閉鎖された空間には私と彼と、そして彼がいた。
 ゲームセンターによく見る機械で遊んでいた彼はこちらを見て、同じ姿の彼に話しかけている、そんなまるで鏡越しのような二人を私はじっと見つめていた。

 二人は同じ背丈で同じ顔、表情が少し違うだけで何も変わらない理由は至極当然で、二人は正真正銘同一人物だ。
 私が現実の園村真希の一部だとするなら、さっきまでゲームをしていた彼が、彼の一部だ。いうなれば私と彼はとても似ている存在。

 相対する二人は、現れた彼の方が少し面白そうに、そうしていつもの彼が戸惑いながらも真面目に話を聴いている。二人の会話は近くにいる私にもよく聞こえる。それは今までの彼の言動における彼の深層心理のようなもので、けれど悔しいくらいにその内面は淀んでいない。
 ぼんやりと浮かんだ感想は只ひとつだけで、それだけだからこそ、そんな単純な感想が私の心をぐるぐるかき混ぜる。
 だって私はあんな風になれなかった。現実を突きつけられて私は拒絶したから。
 自分と同じ顔をした彼女はコードに繋がれて、人形のように横たわっていた。自分とはあまりにも違うはずなのに、どうしても私とし思えなくて総ておかしくなっていく。
 ああ、私はそんな対面だったのに。
 彼は驚いたようだったけれど、やっぱりそれを受け入れているようだった。

「どうかした?」

 急に声をかけられて頭を上げると、不思議そうに彼がこちらを見ている。どこか怪我をしたのかというような困った表情に首を振って、皆の待っている場所と続く道を歩いていこうと促せば、怪訝ながら頷いてくれた。

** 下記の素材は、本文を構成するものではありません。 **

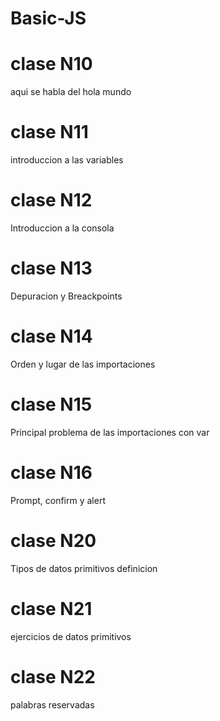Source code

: # Basic-JS
# clase  N10 
aqui se habla del hola mundo

# clase  N11
introduccion a las variables

# clase N12
Introduccion a la consola

# clase N13
Depuracion y Breackpoints

# clase N14
Orden y lugar de las importaciones

# clase N15
Principal problema de las importaciones con var

# clase N16
Prompt, confirm y alert

# clase N20
Tipos de datos primitivos definicion

# clase N21
ejercicios de datos primitivos

# clase N22
palabras reservadas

 たったひとつの感想はきっと羨望というべきもの。私だって現実の私に言いたかったよ。
 ――君は心の眼を持っているから、迷いがないから、君と取り替わろうとしても無理なくらい君には自我あるから、強いんだから。だから大丈夫だよ。
 そう言いたかったよ。
 彼がそう云われて当然だということくらい分かってる。私なんていなければ良いなんて言って、私が現実の私になればよかったんだって言う私にはそんなこと言えるはずもないことくらい分かってる。できるならそうしたいくらいだよ。だってそうなれたら私は私の弱さなんて見ないまま、彼と皆と一緒にずっといられる、んだ。
 でも、そんなんじゃ駄目でそれじゃ皆の頑張りと私の決意が消えてしまう。現実の私が理想とするのが私だとするなら、私にだってあの私が存在しているってこと。それを見ないふりをしていた私もきっと彼の一部が言うべき言葉も、言われた彼にも近づけていないんだってもう分かってるから。

 分かってるから。だから、ほんのもう少しだけ。